Berlin’s wife, Amy, read a Facebook comment she said was made by a Tatem School lunch aide, that “the lunch division…just didn’t work this year.”

She also presented remarks from her children: “A lunch aide yelled in my face because I am standing in the mulch” and “How come the kids in my class can’t play with the other second-grade class?”

Connie Correia-Fisher reported that her son was disciplined for “standing up and doing nothing” because the playground rules required that children be seated if they didn’t wish to participate in the activities laid out for them.

“It seems like every single time something else happens, [building manager] Mrs. [Jennifer] McPartland comes up with another rule or says nobody can do anything,” Keith Berlin said.

“P.E. is a place for structure,” he said. “That’s important and that’s justified, but that’s not recess.”

'Issues at Tatem that we don’t have with any other school'

Superintendent Scott Oswald thanked the parents for their concerns, but said that there was more to the subject than he could discuss at length in a public forum.

“The second-grade issue has to do with a group of parents,” Oswald said. “Me getting into detail about that would embarrass half of the second-grade parents at Tatem.”

“As sure as I am sitting here, the change was not made because a student got a skinned knee,” said Oswald.

“A 15-minute game of tag turns into 10 minutes of shoving someone against the wall,” Oswald said, and the disciplinary fallout from an event like that distracts a school administration that needs to be focused on educational priorities.

“We have issues on the Tatem playground that we don’t have with any other school [in the district],” Oswald said. “The answer may be that we need to limit some of that free play.”

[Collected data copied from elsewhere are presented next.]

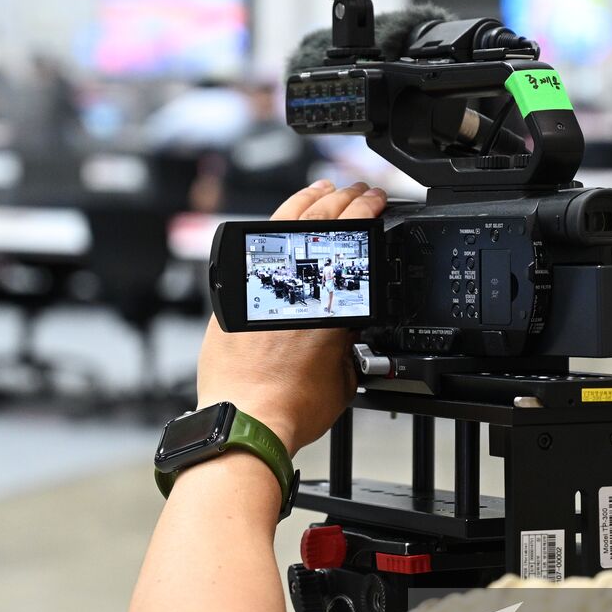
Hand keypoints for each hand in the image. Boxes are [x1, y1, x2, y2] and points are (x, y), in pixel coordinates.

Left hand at [195, 180, 386, 454]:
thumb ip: (347, 344)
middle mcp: (297, 284)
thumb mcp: (345, 375)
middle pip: (323, 222)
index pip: (355, 238)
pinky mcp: (234, 294)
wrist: (248, 420)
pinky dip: (273, 227)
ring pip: (285, 224)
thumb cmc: (293, 407)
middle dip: (345, 199)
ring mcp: (262, 284)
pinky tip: (281, 223)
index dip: (368, 211)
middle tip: (359, 191)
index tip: (377, 201)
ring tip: (324, 191)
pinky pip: (255, 248)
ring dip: (309, 201)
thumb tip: (344, 335)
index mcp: (334, 299)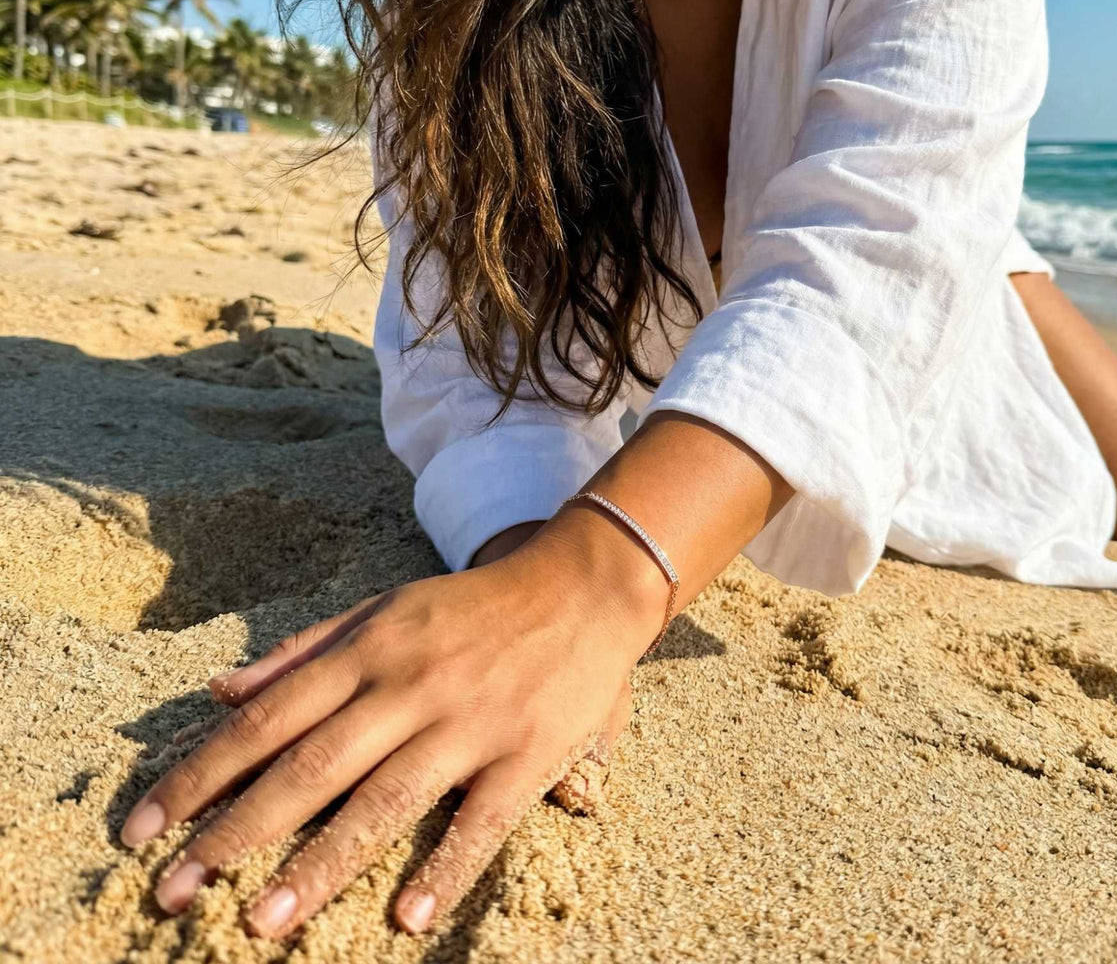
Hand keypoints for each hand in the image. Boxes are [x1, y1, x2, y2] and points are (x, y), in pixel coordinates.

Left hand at [118, 526, 654, 938]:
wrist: (581, 586)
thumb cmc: (472, 605)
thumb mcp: (384, 608)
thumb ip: (303, 651)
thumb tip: (221, 692)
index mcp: (370, 649)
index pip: (268, 718)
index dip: (201, 775)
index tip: (143, 829)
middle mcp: (410, 686)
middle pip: (312, 766)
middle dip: (236, 832)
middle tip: (171, 893)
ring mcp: (469, 722)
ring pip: (384, 800)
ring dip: (321, 864)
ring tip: (261, 923)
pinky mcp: (526, 753)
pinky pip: (481, 820)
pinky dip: (446, 868)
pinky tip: (407, 919)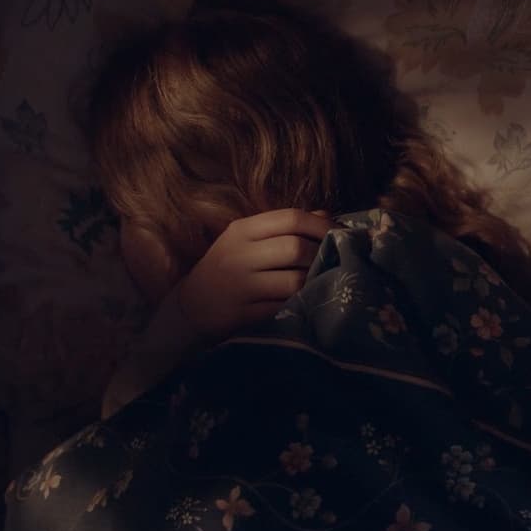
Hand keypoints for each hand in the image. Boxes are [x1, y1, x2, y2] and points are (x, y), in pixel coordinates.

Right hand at [175, 209, 333, 340]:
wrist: (191, 307)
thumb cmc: (228, 269)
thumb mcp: (249, 242)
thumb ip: (285, 227)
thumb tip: (326, 215)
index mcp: (242, 230)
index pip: (290, 218)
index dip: (321, 226)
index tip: (340, 234)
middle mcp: (238, 255)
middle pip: (295, 248)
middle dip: (321, 255)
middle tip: (334, 261)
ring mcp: (239, 287)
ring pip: (294, 282)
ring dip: (315, 282)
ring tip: (324, 281)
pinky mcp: (243, 315)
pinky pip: (285, 307)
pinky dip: (301, 304)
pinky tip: (308, 302)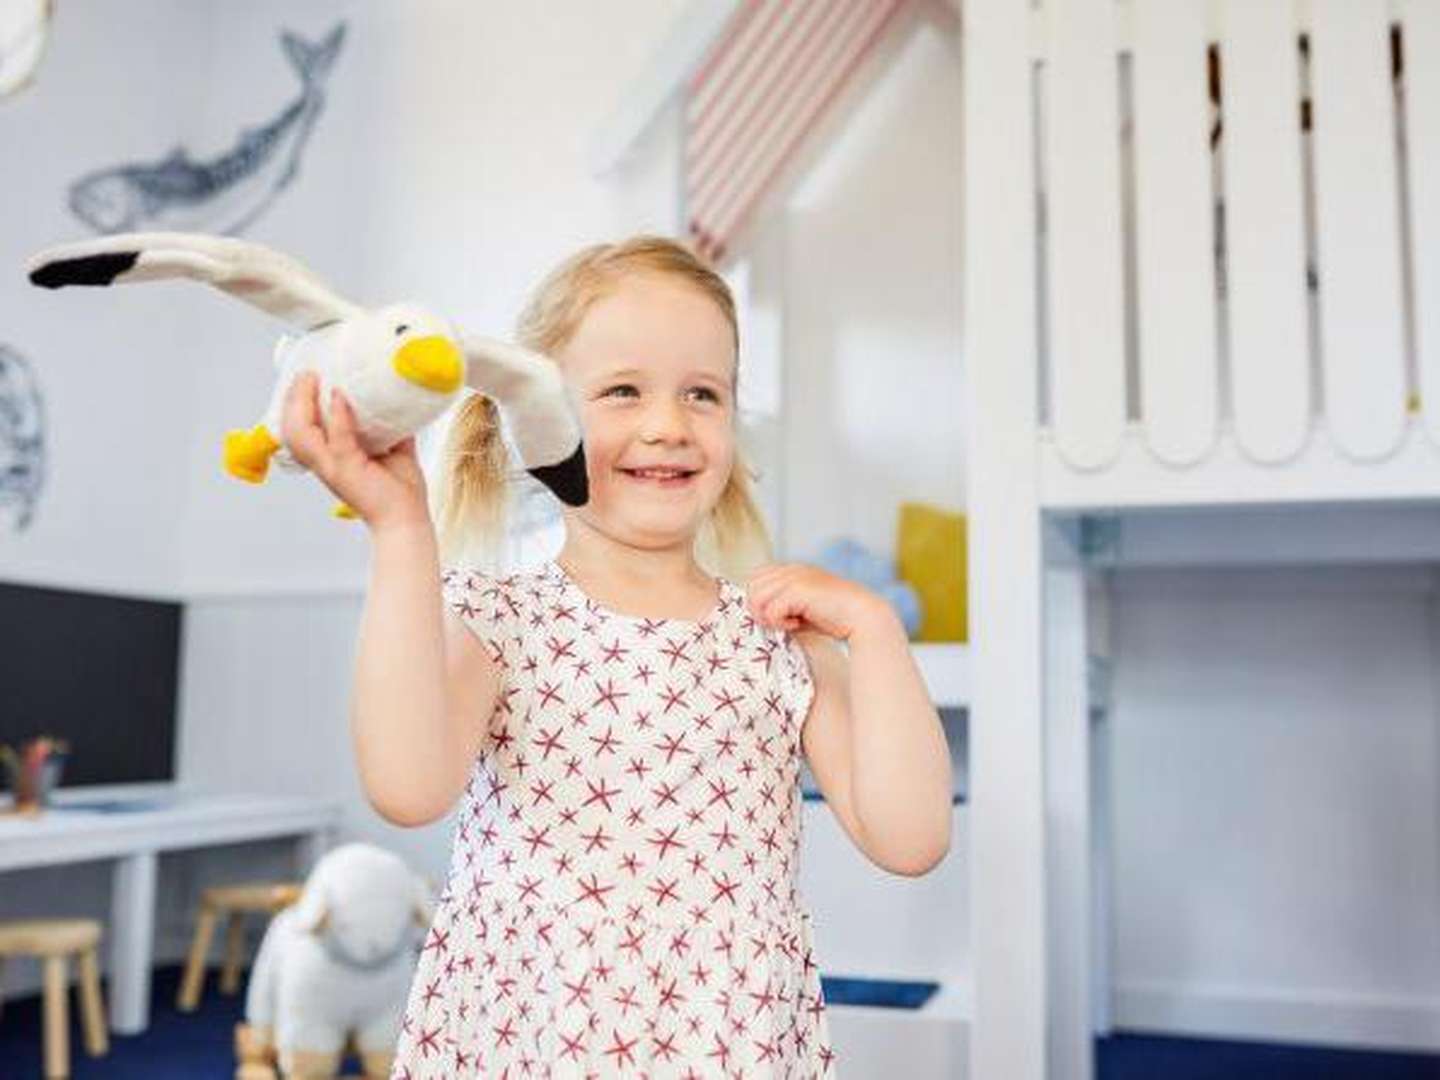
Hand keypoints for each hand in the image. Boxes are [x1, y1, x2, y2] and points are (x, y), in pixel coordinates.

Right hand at [281, 372, 429, 529]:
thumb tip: (396, 398)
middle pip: (291, 426)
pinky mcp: (348, 470)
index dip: (295, 403)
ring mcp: (332, 467)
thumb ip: (388, 425)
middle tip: (307, 373)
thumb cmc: (398, 490)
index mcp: (328, 456)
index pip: (299, 427)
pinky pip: (337, 439)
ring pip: (302, 432)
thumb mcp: (391, 447)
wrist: (408, 518)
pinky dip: (337, 416)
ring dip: (304, 402)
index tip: (306, 378)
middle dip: (294, 397)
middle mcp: (323, 462)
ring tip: (313, 379)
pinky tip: (339, 397)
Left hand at [744, 563, 895, 641]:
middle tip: (780, 622)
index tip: (777, 617)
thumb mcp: (802, 608)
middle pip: (751, 586)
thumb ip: (781, 606)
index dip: (759, 600)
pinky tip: (797, 624)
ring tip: (788, 624)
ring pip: (756, 596)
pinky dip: (779, 622)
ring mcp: (795, 577)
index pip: (756, 578)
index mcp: (793, 570)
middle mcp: (791, 570)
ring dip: (768, 616)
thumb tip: (758, 615)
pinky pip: (771, 609)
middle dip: (759, 609)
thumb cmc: (834, 617)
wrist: (863, 617)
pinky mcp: (799, 590)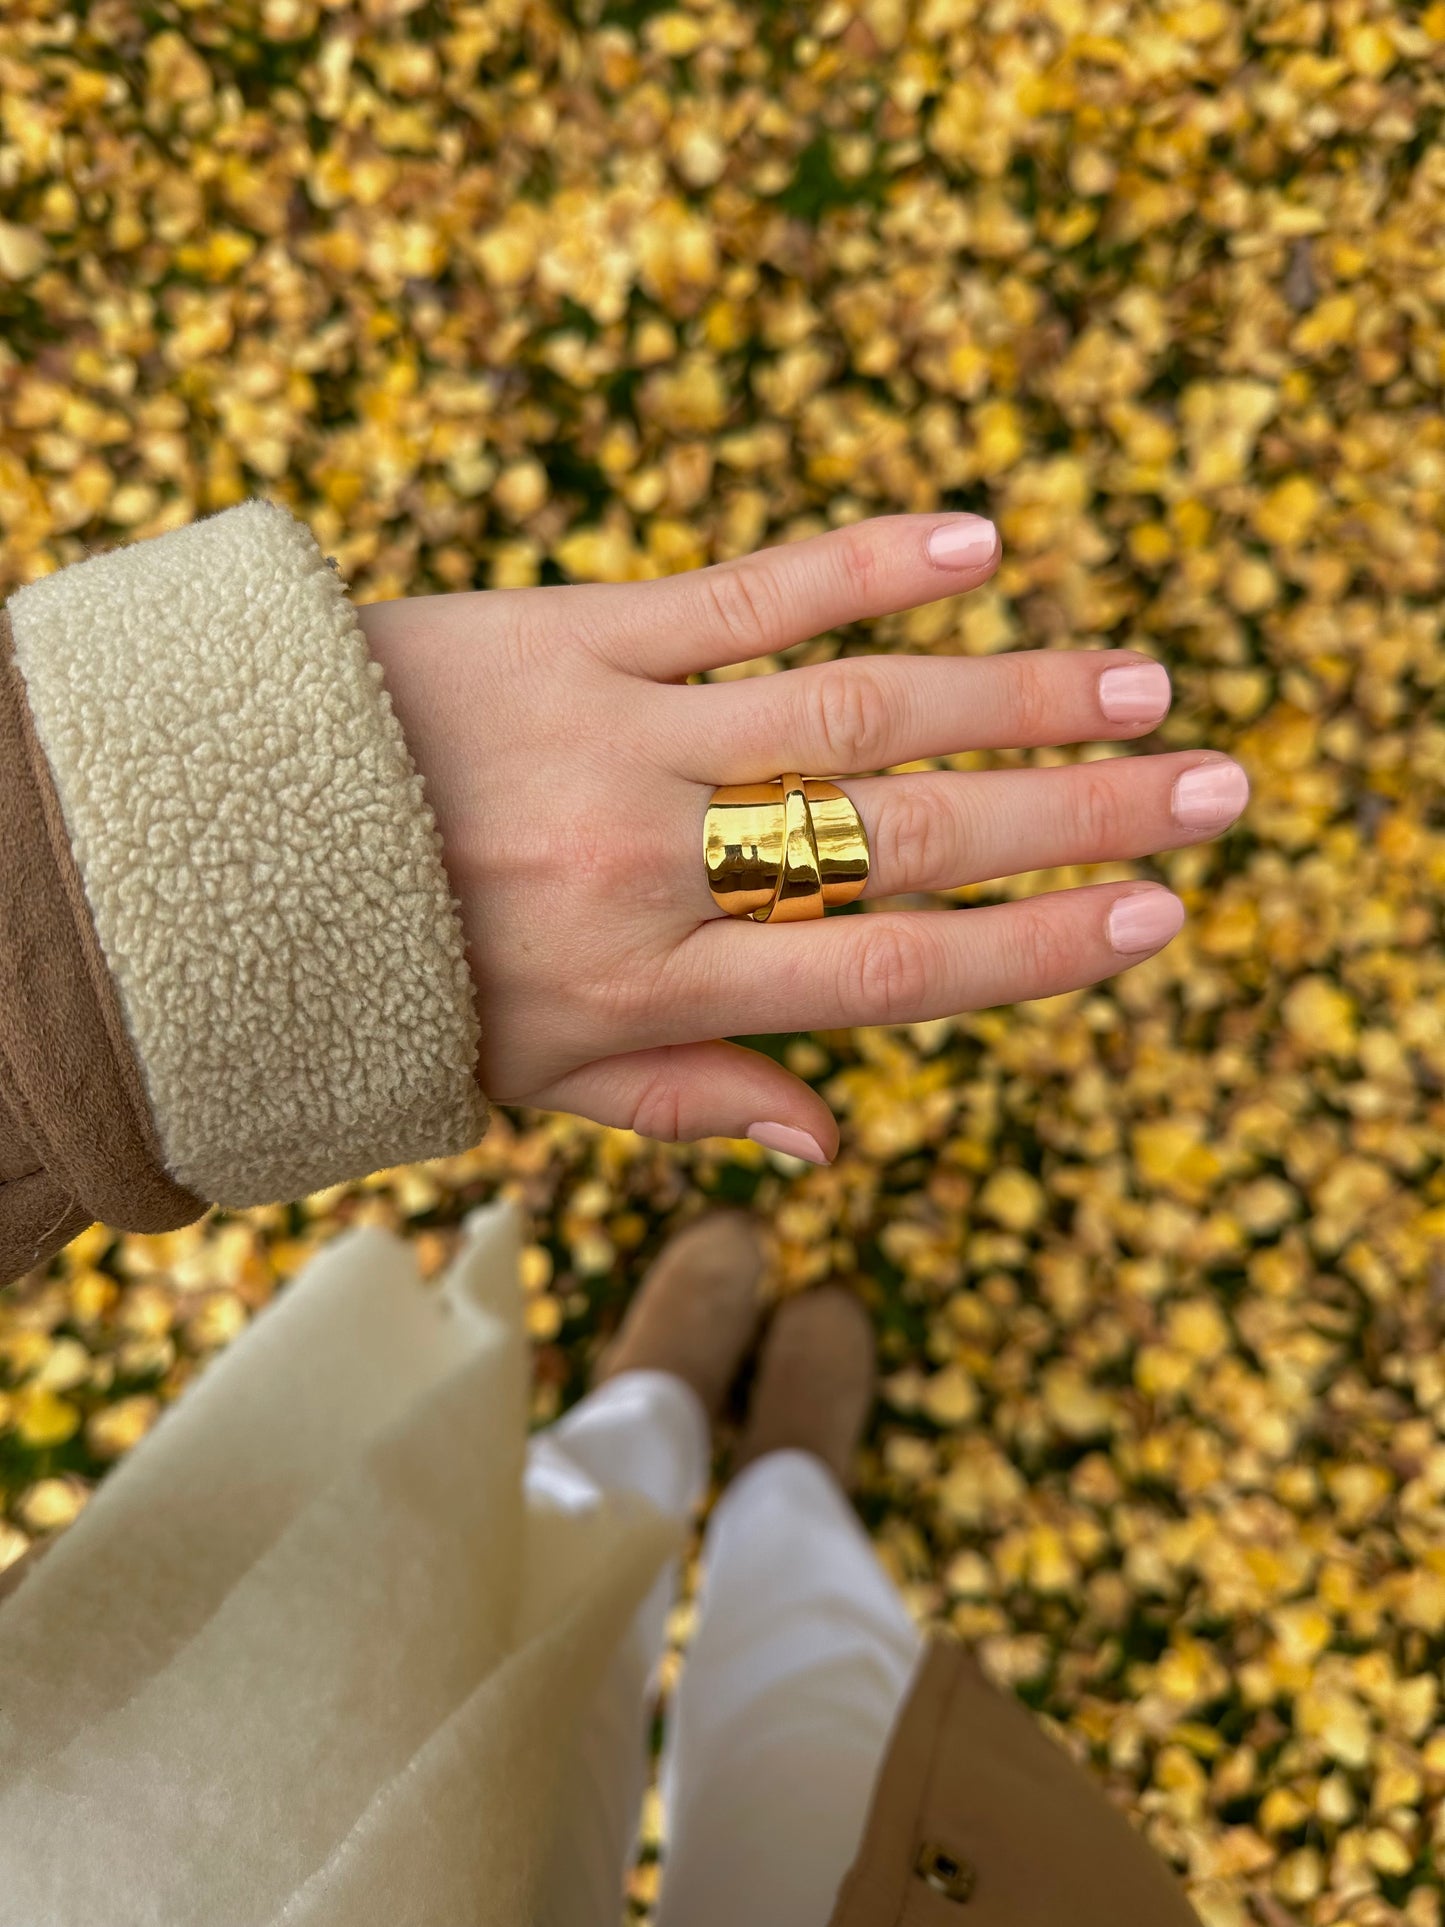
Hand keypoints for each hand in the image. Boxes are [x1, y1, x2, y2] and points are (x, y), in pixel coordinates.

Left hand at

Oswald further expressed his hope that parents would bring their issues to him or to other administrators directly before coming to the board. Oswald also asked whether the group of parents had spoken with their PTA about it; they seemed to indicate that they had not.

“I’d be happy to try to address them with you and come up with solutions,” he said. “That’s the appropriate method to address that. This body is not equipped to come up with solutions.”

“I’ve been in discussion with Mrs. McPartland a couple times and she said she spoke with you and a couple others,” Keith Berlin said. “I felt as if she was being very dismissive to my concerns and my issues.

“This letter that she sent out to the second-grade students, many of us feel that the tone of that letter was very inappropriate,” he said.

Board president James Hatzell backed Oswald’s position that administrative oversight of playground dynamics wasn’t necessarily something the board was prepared to remark upon.

“This is blind-siding me,” Hatzell said. “We don’t make decisions off the cuff.”